Quando a inspiração atrasa
Por Denise Veras Em: 16/11/2025, às 14H08
“Quando chove fica mais triste a espera por alguém que não vai chegar”, eis um trecho da canção “Quando chove”, de Patrícia Marx. Sempre penso nessa música quando estou precisando escrever e a inspiração não vem. Me apronto, ligo o computador, preparo um café e nada dessa diva caprichosa aparecer.
De tanto esperar desenvolvi técnicas, e hoje aprendi a escrever sem ela. Quando ela aparece é sempre uma alegria, mas não dá para depender da boa vontade de alguém que você nunca sabe se irá aparecer. Aprendi a escrever sem ela.
A escrita é sacerdócio laico, desses que exigem compromisso, horário, disciplina e uma certa teimosia produtiva. É preciso cumprir com agendas que muitas vezes nós nos impomos. Isso é ruim? Não necessariamente. O romantismo que envolve a atividade da escrita nutre o imaginário de que ela acontece sem dores nem sacrifícios, e isso não é verdade. Escrever exige dedicação e empenho, mesmo quando não sabemos o que dizer, ou quando estamos travados. Em todas essas situações é necessário continuar.
Além do mito do escritor arrebatado por relâmpagos criativos, me incomoda o do escritor boêmio e vida louca, esse ser folclórico que acredita que precisa viver tudo o que escreve para que o texto “pulse melhor. Isso também não corresponde à realidade, o que faz a escrita pulsar não é o inventário de experiências vividas, e sim a força de quem narra. A literatura nasce da criatura que conta e do criador que sustenta a história. Escrever dói, cansa, pesa e a carga de emoção imposta ao escriba é o que faz a sua literatura ser viva.

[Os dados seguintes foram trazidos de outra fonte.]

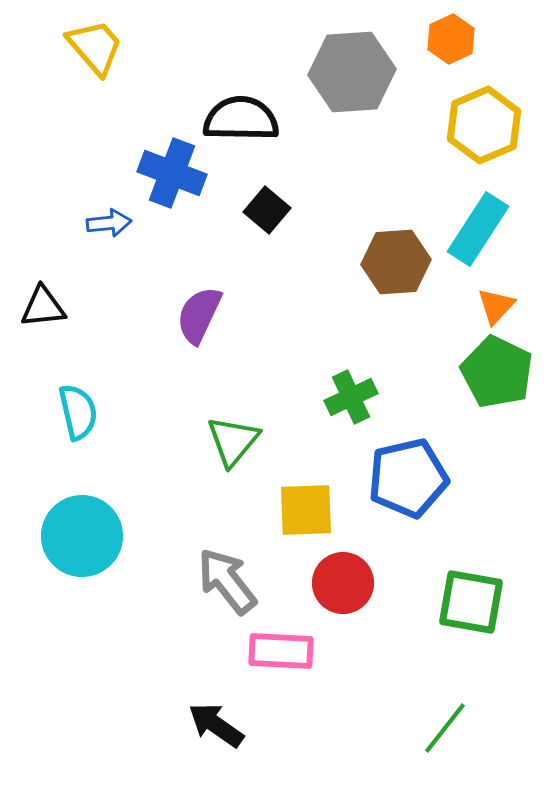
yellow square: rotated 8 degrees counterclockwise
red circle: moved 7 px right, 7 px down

Fazer literatura exige vontade e persistência. É preciso sentar e seguir adiante. Mas como nem tudo são dores, a parte boa é o movimento. Quem empunha uma caneta não permanece no mesmo lugar. No fim das contas, escrever é caminhar. Às vezes com tropeços, outras com passadas largas e até carreiras, mas o mais importante é nunca ficar parado.